Simply use the MBRContains fuction, and pass it a bounding box to cull results too far away. Sort by distance and take the closest result.


mysql> SET @center = GeomFromText('POINT(37.372241 -122.021671)');
Query OK, 0 rows affected (0.00 sec)

mysql> SET @radius = 0.005;
Query OK, 0 rows affected (0.00 sec)

mysql> SET @bbox = GeomFromText(CONCAT('POLYGON((',
-> X(@center) - @radius, ' ', Y(@center) - @radius, ',',
-> X(@center) + @radius, ' ', Y(@center) - @radius, ',',
-> X(@center) + @radius, ' ', Y(@center) + @radius, ',',
-> X(@center) - @radius, ' ', Y(@center) + @radius, ',',
-> X(@center) - @radius, ' ', Y(@center) - @radius, '))')
-> );
Query OK, 0 rows affected (0.00 sec)

mysql> select zip, prefix, street, type, from_addr, to_addr, astext(line_segment), Distance(@center,line_segment) as dist
FROM reverse_geocode where MBRContains(@bbox, line_segment) order by dist limit 1;
+-------+--------+----------+------+-----------+---------+---------------------------------------------------------+------+
| zip   | prefix | street   | type | from_addr | to_addr | astext(line_segment)                                    | dist |
+-------+--------+----------+------+-----------+---------+---------------------------------------------------------+------+
| 94086 | S      | Fairoaks | Ave  |       323 |     331 | LINESTRING(37.375141 -122.020671,37.372241 -122.021671) |    0 |
+-------+--------+----------+------+-----------+---------+---------------------------------------------------------+------+
1 row in set (0.00 sec)


Now for my project, this was good enough; knowing the closest block of the street produced the results I wanted.
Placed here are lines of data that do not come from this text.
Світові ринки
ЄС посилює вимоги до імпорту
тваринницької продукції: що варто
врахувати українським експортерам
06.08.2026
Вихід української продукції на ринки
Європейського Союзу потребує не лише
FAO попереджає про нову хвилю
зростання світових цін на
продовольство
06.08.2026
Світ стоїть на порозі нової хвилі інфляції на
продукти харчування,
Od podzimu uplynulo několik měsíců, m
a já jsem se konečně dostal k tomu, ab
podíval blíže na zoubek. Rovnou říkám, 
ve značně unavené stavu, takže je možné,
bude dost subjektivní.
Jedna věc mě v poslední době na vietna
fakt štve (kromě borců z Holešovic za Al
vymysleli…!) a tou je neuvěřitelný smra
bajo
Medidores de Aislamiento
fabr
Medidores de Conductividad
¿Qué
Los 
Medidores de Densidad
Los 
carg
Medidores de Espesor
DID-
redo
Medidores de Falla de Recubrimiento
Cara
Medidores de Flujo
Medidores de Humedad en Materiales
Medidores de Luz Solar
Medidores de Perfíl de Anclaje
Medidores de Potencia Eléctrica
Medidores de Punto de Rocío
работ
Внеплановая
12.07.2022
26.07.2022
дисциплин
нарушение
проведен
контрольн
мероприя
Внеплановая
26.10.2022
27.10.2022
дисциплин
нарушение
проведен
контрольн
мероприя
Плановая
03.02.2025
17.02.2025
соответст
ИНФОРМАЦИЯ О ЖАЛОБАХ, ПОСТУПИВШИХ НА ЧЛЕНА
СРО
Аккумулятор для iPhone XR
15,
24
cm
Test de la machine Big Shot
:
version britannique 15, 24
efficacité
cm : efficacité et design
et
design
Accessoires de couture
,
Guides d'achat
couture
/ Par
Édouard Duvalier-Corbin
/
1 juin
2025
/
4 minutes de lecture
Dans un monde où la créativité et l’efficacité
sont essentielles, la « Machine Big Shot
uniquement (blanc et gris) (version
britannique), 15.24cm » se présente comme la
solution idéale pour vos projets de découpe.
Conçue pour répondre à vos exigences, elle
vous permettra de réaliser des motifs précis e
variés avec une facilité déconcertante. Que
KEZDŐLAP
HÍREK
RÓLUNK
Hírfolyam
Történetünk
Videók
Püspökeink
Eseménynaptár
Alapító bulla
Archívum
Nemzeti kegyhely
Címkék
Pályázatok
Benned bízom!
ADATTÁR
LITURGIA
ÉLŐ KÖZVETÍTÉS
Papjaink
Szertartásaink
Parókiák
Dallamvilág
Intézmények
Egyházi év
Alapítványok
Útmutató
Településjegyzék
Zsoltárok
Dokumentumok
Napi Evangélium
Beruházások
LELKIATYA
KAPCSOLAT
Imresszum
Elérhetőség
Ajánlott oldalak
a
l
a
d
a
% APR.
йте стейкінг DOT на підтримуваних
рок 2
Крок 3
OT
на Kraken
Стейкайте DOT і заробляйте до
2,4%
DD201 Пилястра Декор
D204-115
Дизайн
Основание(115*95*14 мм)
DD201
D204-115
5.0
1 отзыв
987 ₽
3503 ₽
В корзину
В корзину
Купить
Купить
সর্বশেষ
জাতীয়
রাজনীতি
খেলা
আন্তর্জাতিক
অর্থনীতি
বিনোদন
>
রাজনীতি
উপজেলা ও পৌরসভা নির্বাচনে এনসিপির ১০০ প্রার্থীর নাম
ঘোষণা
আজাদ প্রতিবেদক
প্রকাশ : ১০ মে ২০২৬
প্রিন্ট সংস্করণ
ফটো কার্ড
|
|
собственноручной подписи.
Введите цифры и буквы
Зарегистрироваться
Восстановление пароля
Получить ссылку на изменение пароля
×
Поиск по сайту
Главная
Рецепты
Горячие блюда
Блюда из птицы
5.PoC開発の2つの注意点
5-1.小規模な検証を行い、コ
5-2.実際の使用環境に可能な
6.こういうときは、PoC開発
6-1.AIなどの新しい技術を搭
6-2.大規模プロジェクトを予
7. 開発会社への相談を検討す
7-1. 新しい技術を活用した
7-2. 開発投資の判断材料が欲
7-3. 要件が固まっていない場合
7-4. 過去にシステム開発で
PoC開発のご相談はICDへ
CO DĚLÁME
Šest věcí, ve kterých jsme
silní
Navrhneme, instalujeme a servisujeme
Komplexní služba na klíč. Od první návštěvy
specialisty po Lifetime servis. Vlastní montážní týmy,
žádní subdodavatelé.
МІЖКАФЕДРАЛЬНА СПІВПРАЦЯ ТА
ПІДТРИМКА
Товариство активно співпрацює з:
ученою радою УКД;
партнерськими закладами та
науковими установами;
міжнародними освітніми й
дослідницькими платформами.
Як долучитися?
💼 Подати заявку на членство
For more accuracy, there are still a few issue that need to be solved:

1. For the even/odd side of each block the same line segment is used. In this case I only keep one side of the street, however the extraction script would have to be modified a little bit if you wanted both sides. It's probably most effective to add two more from/to address columns in the table to store the even/odd numbers.

2. You would have to use some basic geometry to figure out which side of the street the point is on, then use that to choose the even or odd numbers.

3. Using some more geometry, you could also find an approximate address along the line. Essentially you would interpolate a value, which may or may not be a valid address.